CHICAGO- United Airlines (UA) plans to retire at least 80 older, less fuel-efficient aircraft in 2027 as part of a fleetwide renewal and cabin refresh designed to cut costs, lift margins and speed up interior upgrades.
The carrier calls the figure a clear step up from recent years. United also expects its first Boeing 737 MAX 10 delivery in mid- to late 2027, with up to 20 arriving that year and another 147 on order.
Boeing has begun building the more fuel-efficient narrowbody on a new production line in Seattle (SEA) as it works toward US Federal Aviation Administration (FAA) certification.

United Airlines 80+ Aircraft Retirement
The planned retirements mark a “step up” from previous years, chief financial officer Mike Leskinen said during United’s second-quarter earnings call on 16 July.
Removing older jets faster helps the airline balance capacity with demand and speeds up its plan to fit the entire fleet with upgraded interiors.
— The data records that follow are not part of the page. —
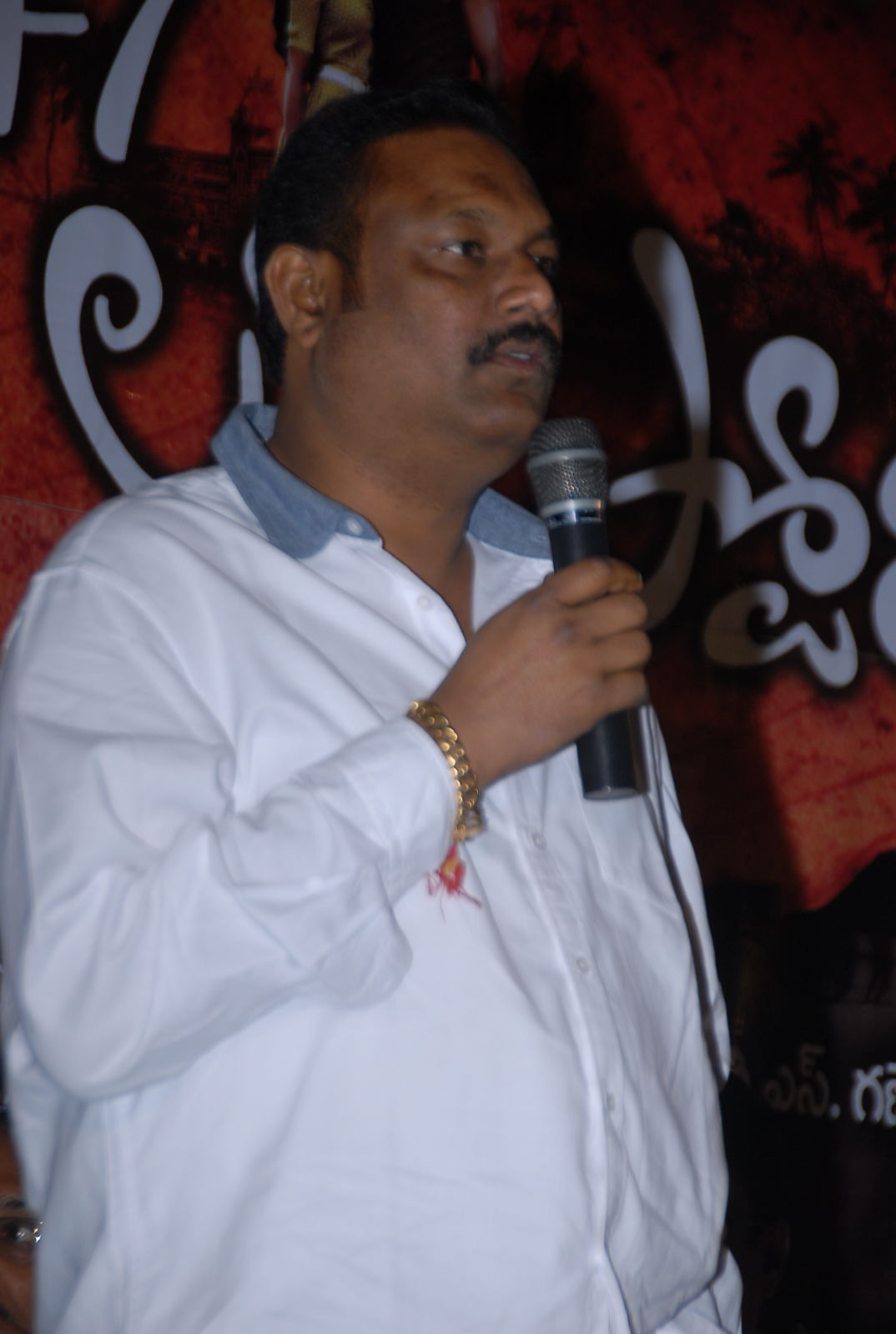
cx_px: 448
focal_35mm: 202
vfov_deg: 10.1
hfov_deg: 6.8
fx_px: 7524
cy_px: 667
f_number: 5.6
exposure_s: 1/125
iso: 200
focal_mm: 135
Leskinen said the aircraft being retired are older, less fuel-efficient, and have older cabins.
New aircraft entering the fleet strengthen United’s “barbell approach,” which places newer, fuel-efficient jets on high-demand, profitable routes. Older aircraft with dated cabins and higher operating costs can be “sat down” and used only during peak periods.
“It maximises not only profits, but it maximises return on invested capital to have a larger amount of these younger, more fuel-efficient aircraft,” Leskinen said.
The retirements form part of a wider “upgauging” plan that replaces smaller jets with larger, higher-capacity aircraft.
United has said it will retire its smaller, lower-margin Airbus A319 and A320 aircraft by 2030, as its A321neo fleet, which seats up to 200 passengers, reaches critical mass. The carrier is also expanding premium Airbus A321 flying, including the A321XLR, later this year and into 2027.

Boeing 737 MAX 10 Set for United’s Top Routes
The more fuel-efficient MAX 10 will carry a large number of premium seats and operate United’s most important routes, the carrier said.
Chief commercial officer Andrew Nocella said the MAX 10 will have more premium seats than the aircraft it replaces and “best-in-class CASM,” a reference to lower cost per available seat mile. Nocella also described the model as “superior in every way.”
Boeing confirmed earlier in July that it had started producing MAX 10s on a new factory line in Seattle as the manufacturer works toward FAA certification for the narrowbody, according to Flight Global.
Certification of the MAX 10 has faced repeated delays, and United has previously converted part of its MAX 10 order to the smaller MAX 9 to manage shifting delivery timelines.

Cabin Upgrades Across the Fleet
United reaffirmed its plan to install SpaceX’s Starlink satellite Wi-Fi on 1,000 aircraft by the end of the year. Starlink is now installed on 450 aircraft, including United’s first widebody installation.
“As fast as Starlink can produce the antennas for us, we’re going to get them on the airplane,” chief executive Scott Kirby said.
He added that faster connectivity for premium customers should drive “big share gains” for the airline. United said it remains on track to bring Starlink to its whole fleet by the end of 2027.
Additional refresh work is also under way, including more premium seats, upgraded seatback entertainment screens and larger overhead bins. United said these changes should support higher margins across the fleet.

Strong Quarter Despite a Rising Fuel Bill
The fleet plan was announced alongside strong second-quarter results. United reported total operating revenue of $17.7 billion, up 16% year-over-year, with net income of $805 million and adjusted earnings of $1.99 per share, near the top of its guidance.
The figures beat Wall Street expectations, though the stock fell in after-hours trading on concerns over rising fuel costs.
United raised its full-year 2026 adjusted earnings guidance to between $9.00 and $11.00 per share, despite a nearly $6 billion increase in anticipated fuel costs.
The airline spent $5.1 billion on aircraft fuel during the quarter, an 84% increase over the prior year. Growth was broad-based, with premium revenue up 16%, Basic Economy and loyalty each up 11%, and cargo up 23%.

Margin Goals Depend on Industry Shifts
Kirby said reaching United’s target margins in the “mid-teens” will require “more structural changes in the industry.”
He noted that some competitors will lose money this year because of sharply higher fuel costs.
“They have an awful lot of flying that loses money on an individual route basis. One way or another, that gets resolved over time,” Kirby said.